Expectations had been elevated by a record-breaking year for banking giants, with global titans pocketing unprecedented profits. According to the Federal Deposit Insurance Corporation, total profit at 4,300 US banks reached a historic $300 billion.

Deutsche Bank bankers pocketed the biggest compensation boost, with total compensation jumping 31 per cent. At Barclays, average bonus change was 11 per cent, with some "material risk takers" seeing their average bonus rise to £900,000. HSBC's average change was also 11 per cent, though it remained the lowest-paying bank in the survey despite its bonus pot swelling to an over-decade high of $4 billion after the bank landed a profit of $29.9 billion in 2025.

Buy-Side Firms Dominate Bonus Battle

Buy-side firms, including hedge funds and private equity giants, dominated the bonus competition with a far higher average increase than traditional lenders at 7.5 per cent.

"The buy-side had a good 2025," the report noted, revealing that hedge funds reached a record high for assets under management of $5 trillion in October 2025. Returns also averaged around the 12.5 per cent mark, hitting the highest levels since 2009.

Post-Brexit Bonus Landscape

Wall Street's return to the lead follows City bankers booking the sector's top bonuses in 2024, after the lifting of pay restrictions previously imposed by the European Union.

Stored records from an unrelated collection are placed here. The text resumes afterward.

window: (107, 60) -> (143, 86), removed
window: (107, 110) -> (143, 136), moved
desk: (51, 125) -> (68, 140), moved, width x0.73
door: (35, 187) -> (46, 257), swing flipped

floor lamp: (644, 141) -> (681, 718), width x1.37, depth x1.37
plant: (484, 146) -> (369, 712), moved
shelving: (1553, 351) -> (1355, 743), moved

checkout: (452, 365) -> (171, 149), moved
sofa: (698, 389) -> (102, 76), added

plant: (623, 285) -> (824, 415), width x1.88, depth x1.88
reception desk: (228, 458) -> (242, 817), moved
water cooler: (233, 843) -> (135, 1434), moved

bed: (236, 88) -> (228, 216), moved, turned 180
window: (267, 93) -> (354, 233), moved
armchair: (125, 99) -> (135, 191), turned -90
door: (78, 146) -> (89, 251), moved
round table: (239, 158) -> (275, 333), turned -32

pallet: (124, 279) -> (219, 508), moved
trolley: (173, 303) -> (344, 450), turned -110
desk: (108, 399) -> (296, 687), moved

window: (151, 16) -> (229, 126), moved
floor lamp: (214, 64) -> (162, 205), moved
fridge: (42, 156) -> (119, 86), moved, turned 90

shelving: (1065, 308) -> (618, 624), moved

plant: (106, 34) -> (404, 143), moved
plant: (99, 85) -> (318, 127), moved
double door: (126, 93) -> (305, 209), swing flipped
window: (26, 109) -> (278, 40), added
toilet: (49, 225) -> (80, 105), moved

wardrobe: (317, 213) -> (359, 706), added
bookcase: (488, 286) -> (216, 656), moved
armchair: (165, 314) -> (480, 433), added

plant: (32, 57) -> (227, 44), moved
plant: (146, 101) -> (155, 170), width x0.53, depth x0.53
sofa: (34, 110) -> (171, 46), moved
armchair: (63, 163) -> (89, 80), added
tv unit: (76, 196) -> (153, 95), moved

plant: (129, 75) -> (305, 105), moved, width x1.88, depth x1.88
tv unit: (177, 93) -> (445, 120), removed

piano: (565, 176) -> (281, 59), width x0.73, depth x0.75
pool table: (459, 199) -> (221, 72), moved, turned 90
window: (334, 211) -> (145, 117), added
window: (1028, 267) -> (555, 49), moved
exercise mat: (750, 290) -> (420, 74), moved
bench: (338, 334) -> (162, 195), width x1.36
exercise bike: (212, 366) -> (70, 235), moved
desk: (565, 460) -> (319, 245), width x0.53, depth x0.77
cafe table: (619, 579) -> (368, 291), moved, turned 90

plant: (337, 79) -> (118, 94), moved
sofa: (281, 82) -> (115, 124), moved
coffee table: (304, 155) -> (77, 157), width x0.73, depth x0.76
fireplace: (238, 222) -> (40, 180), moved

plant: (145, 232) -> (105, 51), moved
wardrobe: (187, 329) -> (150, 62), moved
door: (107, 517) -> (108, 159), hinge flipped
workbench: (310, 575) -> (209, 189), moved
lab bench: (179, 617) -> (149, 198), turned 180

Last year, UK workers pocketed an average $149,000 bonus, compared to the US figure of $145,800.

Top executives at British banks received significant pay boosts after the UK government scrapped EU bonus cap rules in 2023. The cap had restricted bonuses to 100 per cent of fixed salary, or 200 per cent with shareholder approval. This measure was originally implemented to discourage high-risk decision-making by senior bankers following the financial crisis.

While remaining EU states must maintain the cap, post-Brexit Britain eliminated the restriction under Kwasi Kwarteng's brief Chancellorship, aiming to attract senior bankers back to London. The banking watchdog also launched reforms late last year to allow bankers to collect their bonuses much sooner. New rules will permit part-payment of bonuses for the most senior bankers from year one, rather than year three under previous regulations.